Eugene Robinson writes:
I hear from African-Americans who are excited about Obama’s candidacy but who suspect that somehow, when push comes to shove, “they” won’t let him win. It’s unclear who “they” might be – white voters, the “power structure,” the alignment of the stars – and it’s unclear how “they” are going to thwart Obama’s ambition. The point is that, somehow, he’ll be denied.
This kind of thinking is really pathological in a country where legal discrimination in favor of blacks is often mandated by law and practiced voluntarily by large corporations. It is also depressingly ignorant of the basic facts: there are thousands and thousands of black elected officials in the United States, including Senators and Congressman, as well as blacks and other minorities in high places in both the Democratic and Republican administrations.
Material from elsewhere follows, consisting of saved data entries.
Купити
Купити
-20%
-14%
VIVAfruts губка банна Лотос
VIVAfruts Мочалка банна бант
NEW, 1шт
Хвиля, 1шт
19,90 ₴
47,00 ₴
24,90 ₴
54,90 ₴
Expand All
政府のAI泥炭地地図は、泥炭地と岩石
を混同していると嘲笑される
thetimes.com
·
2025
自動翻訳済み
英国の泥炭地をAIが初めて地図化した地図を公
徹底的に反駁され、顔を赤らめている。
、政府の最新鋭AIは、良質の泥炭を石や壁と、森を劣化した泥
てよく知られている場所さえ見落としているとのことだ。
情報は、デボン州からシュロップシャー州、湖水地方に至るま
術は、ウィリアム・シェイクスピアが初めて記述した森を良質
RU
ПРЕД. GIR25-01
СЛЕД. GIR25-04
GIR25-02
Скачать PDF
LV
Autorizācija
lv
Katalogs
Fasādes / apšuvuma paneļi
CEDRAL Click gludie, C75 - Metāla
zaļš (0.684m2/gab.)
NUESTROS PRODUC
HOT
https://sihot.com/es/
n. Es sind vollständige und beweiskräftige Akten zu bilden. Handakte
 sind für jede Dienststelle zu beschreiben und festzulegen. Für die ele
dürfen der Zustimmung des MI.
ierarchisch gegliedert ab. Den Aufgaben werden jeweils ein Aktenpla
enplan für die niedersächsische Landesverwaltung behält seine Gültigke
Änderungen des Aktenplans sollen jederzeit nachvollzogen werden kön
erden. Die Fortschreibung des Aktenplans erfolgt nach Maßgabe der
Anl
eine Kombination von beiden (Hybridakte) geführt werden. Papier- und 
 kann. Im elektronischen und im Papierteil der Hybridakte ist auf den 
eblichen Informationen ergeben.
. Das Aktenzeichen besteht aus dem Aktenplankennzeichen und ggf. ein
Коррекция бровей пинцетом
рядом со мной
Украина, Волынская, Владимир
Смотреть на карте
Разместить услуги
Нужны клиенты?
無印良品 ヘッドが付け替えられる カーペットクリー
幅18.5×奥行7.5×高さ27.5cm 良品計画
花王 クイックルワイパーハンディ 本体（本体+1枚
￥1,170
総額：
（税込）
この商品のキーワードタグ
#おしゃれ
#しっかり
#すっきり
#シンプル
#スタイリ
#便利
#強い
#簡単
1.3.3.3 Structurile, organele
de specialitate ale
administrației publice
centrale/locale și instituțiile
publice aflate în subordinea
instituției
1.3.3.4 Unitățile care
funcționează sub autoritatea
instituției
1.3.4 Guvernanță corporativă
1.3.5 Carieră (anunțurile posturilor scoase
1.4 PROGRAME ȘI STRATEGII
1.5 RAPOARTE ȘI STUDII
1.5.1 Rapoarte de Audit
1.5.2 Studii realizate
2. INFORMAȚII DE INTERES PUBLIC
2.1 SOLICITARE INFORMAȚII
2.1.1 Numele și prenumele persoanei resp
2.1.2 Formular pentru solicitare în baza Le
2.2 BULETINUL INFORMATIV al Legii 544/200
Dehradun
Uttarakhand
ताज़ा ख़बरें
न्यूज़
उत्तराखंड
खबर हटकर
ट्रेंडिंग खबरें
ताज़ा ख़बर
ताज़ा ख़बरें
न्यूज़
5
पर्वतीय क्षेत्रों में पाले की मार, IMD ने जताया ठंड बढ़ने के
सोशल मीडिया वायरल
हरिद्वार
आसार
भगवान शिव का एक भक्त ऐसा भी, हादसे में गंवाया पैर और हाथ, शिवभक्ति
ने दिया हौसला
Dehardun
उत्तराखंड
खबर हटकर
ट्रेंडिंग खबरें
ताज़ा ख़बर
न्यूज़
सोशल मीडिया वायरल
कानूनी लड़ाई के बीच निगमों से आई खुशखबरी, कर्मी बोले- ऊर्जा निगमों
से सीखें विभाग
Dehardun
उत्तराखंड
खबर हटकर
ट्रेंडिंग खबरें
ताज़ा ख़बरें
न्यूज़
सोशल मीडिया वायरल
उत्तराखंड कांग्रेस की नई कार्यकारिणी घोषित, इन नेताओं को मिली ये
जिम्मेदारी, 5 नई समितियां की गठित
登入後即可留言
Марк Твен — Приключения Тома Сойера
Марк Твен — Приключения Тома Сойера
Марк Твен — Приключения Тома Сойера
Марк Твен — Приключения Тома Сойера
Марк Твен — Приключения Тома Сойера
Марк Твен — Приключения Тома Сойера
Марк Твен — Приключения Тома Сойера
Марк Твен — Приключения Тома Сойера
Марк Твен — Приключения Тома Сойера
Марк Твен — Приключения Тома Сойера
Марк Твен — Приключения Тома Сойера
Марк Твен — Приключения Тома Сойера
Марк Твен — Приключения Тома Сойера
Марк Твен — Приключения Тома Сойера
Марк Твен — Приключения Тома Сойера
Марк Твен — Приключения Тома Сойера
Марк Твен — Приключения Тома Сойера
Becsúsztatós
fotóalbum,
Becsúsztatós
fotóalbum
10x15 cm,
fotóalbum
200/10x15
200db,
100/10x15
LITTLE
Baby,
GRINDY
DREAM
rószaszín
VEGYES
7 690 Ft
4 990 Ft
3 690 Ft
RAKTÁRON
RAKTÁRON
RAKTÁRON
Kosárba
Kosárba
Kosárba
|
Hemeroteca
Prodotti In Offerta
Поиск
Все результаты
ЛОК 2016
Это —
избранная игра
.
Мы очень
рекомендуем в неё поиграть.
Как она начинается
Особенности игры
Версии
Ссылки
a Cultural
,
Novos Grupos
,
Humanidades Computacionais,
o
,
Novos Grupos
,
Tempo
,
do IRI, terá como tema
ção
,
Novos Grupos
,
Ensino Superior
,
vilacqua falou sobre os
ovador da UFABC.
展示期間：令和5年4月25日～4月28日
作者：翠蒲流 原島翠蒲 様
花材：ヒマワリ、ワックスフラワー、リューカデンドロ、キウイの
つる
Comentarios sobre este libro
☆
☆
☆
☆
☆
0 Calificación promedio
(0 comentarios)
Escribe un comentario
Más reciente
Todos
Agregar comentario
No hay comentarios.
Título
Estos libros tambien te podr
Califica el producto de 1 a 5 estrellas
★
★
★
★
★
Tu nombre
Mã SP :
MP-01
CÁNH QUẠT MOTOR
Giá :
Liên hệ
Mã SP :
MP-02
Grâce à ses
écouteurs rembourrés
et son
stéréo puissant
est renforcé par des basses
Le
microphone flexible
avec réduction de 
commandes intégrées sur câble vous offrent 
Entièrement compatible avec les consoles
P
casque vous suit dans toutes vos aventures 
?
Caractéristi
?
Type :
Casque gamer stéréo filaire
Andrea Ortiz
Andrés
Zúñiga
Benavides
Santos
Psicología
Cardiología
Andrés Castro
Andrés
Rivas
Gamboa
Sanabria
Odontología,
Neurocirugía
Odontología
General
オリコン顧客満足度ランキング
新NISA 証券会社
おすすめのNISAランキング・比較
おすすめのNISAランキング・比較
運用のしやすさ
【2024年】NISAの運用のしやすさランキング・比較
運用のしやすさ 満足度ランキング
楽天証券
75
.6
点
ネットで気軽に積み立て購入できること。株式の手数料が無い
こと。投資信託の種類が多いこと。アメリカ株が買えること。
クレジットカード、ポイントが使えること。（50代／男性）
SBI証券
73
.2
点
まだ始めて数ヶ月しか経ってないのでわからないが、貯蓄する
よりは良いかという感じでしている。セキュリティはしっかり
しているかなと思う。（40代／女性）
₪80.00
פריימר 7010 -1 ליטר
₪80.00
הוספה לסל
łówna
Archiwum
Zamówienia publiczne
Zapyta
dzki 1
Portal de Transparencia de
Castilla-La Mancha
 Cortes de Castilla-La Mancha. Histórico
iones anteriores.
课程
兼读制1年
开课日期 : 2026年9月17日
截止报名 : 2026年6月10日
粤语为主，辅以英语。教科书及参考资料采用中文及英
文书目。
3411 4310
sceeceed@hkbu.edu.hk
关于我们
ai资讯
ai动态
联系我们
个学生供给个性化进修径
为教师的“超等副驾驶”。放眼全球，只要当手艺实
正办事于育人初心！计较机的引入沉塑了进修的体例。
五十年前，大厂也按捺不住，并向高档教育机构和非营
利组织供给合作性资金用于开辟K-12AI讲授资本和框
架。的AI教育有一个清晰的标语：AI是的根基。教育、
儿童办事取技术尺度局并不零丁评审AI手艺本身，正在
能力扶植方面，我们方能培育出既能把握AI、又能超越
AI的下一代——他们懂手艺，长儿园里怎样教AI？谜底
If racism is the cause of black political failure, one might be surprised to learn the states with the highest number of black elected officials are the Deep Southern states of Mississippi (with 892) and Alabama (756).
The widespread fatalism and alienation of black Americans does not derive, in my opinion, from life experience or recent history, so much as an artificial campaign of propaganda. This propaganda includes an exaggerated focus on the last vestiges of racism in a country in which racism has largely disappeared. And this drumbeat of criticism by liberal and black Americans is important because it is the dominant explanation for persistent black underachievement in the wake of the reforms of the civil rights era. The tragic failure of so many black Americans to achieve after the end of official racism is unsettling and calls for study and concern. But the hackneyed fobbing off of responsibility on white elites is convenient (but also a dead end) because it does not require blacks themselves, as a community, to look in the mirror and see the Gangsta’ Rap, thuggish sports heroes, low educational achievements, high rates of illegitimacy, high rates of crime and violence, financial mismanagement, and other predictors of failure that have nothing to do with white racism.
It is important to postulate “institutional racism” and shadowy conspiracies because the alternative explanations do not yield simple solutions and do not shift responsibility to “The Man” who is supposedly keeping the brothers down. There may be reasons not to vote for Obama–not least that he is a liberal masquerading as a moderate–but I don’t think his race will have much effect one way or the other.